▶ **YOUR GOAL**
Please write out the listing below from the line with "Every image in" up to and including the line with "-0.004559, 0.662859, -0.454623]]", keeping every character as it stands.

START AVAILABLE DATA

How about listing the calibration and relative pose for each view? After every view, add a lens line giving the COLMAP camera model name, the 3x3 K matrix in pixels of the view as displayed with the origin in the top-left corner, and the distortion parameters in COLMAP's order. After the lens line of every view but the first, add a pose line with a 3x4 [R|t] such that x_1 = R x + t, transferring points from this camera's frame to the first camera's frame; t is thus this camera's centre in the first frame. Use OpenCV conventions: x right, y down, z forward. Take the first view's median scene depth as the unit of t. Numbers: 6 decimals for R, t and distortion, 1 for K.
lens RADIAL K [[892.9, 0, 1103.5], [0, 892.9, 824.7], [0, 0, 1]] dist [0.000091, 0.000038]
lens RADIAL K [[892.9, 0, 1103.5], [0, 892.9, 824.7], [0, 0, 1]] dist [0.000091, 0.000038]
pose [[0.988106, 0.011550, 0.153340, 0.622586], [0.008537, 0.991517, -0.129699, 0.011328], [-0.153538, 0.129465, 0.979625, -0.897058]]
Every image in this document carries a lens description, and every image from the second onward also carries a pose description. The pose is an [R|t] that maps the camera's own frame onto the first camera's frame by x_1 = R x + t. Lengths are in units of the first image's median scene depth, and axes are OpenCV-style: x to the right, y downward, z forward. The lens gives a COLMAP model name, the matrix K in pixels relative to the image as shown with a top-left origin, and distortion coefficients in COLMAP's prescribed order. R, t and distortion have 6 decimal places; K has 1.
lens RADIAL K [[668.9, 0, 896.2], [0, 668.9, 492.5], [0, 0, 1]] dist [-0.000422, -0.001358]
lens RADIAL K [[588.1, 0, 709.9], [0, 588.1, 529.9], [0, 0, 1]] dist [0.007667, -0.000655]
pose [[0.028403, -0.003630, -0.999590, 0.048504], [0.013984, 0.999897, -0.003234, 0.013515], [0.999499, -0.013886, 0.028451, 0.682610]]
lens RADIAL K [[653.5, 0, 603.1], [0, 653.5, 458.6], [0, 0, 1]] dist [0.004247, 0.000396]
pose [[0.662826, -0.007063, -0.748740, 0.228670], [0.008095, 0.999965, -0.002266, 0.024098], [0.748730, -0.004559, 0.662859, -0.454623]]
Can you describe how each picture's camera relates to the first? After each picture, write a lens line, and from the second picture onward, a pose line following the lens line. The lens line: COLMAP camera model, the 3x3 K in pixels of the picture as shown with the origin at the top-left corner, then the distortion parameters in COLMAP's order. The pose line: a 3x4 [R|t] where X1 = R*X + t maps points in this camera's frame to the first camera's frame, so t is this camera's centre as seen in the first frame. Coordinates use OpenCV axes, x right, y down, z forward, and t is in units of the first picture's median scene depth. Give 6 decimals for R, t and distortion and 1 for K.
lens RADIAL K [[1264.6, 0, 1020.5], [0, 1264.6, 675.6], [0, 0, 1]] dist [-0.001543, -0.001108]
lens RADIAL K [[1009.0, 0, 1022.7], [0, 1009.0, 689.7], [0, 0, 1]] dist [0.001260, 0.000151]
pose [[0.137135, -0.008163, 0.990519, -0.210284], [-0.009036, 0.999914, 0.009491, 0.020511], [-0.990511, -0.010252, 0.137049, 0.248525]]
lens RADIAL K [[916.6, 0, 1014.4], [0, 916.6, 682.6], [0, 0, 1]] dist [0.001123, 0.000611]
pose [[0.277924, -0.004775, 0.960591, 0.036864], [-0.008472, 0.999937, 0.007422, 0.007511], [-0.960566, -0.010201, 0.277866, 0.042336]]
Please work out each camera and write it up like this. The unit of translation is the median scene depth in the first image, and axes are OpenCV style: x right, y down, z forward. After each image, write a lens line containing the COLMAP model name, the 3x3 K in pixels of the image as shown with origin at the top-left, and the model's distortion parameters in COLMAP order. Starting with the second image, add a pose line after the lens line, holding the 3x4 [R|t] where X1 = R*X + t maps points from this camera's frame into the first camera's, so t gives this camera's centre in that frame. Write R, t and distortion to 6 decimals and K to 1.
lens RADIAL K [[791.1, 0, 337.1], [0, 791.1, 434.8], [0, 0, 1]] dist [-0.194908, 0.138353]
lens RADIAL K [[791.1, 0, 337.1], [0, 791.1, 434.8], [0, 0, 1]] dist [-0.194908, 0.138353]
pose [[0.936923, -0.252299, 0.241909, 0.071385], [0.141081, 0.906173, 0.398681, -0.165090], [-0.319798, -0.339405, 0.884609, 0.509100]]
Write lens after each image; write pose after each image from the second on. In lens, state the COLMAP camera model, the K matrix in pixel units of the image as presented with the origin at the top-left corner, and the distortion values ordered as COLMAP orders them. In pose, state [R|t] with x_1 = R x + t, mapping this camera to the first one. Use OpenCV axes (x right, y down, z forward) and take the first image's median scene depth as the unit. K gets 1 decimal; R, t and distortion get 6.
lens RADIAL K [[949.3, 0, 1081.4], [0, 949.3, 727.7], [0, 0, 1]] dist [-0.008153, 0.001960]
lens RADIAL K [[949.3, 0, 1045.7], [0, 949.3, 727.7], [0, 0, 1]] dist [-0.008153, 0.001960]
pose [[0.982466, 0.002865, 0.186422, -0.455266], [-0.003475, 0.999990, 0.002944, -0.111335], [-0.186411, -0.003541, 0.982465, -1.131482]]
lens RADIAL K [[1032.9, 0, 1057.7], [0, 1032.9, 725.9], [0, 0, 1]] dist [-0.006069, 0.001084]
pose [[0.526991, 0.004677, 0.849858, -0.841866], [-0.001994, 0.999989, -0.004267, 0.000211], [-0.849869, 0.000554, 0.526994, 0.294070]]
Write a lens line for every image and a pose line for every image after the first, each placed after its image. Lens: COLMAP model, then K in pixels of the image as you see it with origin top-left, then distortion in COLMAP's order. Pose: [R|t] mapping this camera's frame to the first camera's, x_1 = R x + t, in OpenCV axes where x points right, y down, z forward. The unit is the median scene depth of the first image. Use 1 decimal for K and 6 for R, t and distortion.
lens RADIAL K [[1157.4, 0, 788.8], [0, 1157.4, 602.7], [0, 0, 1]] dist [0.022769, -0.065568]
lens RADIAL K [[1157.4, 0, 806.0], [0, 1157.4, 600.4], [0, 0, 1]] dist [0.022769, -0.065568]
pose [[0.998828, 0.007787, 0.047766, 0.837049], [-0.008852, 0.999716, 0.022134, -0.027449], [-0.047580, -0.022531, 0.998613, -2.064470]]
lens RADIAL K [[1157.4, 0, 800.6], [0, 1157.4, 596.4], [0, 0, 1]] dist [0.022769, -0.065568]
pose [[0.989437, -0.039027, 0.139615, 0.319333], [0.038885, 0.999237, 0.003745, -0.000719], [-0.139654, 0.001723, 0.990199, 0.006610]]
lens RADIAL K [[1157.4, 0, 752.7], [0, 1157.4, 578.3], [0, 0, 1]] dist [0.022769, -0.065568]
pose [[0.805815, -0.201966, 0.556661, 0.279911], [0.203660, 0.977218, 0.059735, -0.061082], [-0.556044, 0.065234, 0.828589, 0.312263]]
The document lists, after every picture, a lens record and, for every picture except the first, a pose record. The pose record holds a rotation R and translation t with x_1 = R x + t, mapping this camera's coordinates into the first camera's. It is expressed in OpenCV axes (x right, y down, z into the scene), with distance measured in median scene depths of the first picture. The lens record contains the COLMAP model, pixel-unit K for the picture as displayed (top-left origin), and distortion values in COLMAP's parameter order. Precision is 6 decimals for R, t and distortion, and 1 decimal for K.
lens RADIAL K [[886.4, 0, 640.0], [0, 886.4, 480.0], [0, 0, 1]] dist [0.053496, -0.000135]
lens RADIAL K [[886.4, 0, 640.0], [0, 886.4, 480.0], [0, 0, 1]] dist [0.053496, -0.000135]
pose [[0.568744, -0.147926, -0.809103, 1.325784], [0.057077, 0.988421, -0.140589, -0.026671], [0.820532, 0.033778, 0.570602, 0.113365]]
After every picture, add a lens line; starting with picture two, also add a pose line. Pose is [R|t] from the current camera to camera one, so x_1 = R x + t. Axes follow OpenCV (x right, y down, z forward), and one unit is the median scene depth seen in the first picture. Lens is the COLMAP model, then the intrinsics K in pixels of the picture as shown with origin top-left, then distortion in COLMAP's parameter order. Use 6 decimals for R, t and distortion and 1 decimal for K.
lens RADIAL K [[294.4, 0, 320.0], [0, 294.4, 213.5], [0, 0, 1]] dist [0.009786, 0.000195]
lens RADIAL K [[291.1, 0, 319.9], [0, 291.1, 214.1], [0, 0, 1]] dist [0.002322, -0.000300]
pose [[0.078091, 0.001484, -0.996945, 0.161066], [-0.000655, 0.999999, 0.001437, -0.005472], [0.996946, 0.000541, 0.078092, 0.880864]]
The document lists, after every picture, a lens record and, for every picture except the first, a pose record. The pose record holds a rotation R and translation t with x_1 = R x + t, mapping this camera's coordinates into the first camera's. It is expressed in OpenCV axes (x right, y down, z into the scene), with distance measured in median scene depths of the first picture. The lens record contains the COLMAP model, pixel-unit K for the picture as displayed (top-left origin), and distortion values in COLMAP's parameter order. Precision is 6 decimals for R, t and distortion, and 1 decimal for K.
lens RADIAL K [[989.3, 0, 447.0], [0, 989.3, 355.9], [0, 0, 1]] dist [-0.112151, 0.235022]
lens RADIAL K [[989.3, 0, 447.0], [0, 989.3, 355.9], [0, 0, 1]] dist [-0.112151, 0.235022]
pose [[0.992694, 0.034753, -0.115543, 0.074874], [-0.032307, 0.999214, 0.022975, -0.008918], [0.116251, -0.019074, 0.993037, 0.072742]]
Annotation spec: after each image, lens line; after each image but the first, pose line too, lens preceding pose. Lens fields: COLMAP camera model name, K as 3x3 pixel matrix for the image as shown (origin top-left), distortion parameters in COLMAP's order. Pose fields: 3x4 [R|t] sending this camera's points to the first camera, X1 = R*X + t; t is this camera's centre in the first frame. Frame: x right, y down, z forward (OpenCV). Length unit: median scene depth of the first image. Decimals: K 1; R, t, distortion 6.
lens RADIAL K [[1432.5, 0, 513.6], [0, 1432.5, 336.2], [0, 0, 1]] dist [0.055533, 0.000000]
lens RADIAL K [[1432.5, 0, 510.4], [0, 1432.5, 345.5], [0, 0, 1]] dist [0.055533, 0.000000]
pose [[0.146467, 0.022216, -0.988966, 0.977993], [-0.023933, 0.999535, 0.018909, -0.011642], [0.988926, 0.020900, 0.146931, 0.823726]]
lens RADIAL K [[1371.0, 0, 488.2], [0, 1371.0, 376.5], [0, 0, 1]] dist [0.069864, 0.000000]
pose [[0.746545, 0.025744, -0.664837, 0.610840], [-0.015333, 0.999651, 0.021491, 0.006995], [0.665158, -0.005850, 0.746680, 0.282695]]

END AVAILABLE DATA

▶ **EXERCISE ANSWER**
Every image in this document carries a lens description, and every image from the second onward also carries a pose description. The pose is an [R|t] that maps the camera's own frame onto the first camera's frame by x_1 = R x + t. Lengths are in units of the first image's median scene depth, and axes are OpenCV-style: x to the right, y downward, z forward. The lens gives a COLMAP model name, the matrix K in pixels relative to the image as shown with a top-left origin, and distortion coefficients in COLMAP's prescribed order. R, t and distortion have 6 decimal places; K has 1.
lens RADIAL K [[668.9, 0, 896.2], [0, 668.9, 492.5], [0, 0, 1]] dist [-0.000422, -0.001358]
lens RADIAL K [[588.1, 0, 709.9], [0, 588.1, 529.9], [0, 0, 1]] dist [0.007667, -0.000655]
pose [[0.028403, -0.003630, -0.999590, 0.048504], [0.013984, 0.999897, -0.003234, 0.013515], [0.999499, -0.013886, 0.028451, 0.682610]]
lens RADIAL K [[653.5, 0, 603.1], [0, 653.5, 458.6], [0, 0, 1]] dist [0.004247, 0.000396]
pose [[0.662826, -0.007063, -0.748740, 0.228670], [0.008095, 0.999965, -0.002266, 0.024098], [0.748730, -0.004559, 0.662859, -0.454623]]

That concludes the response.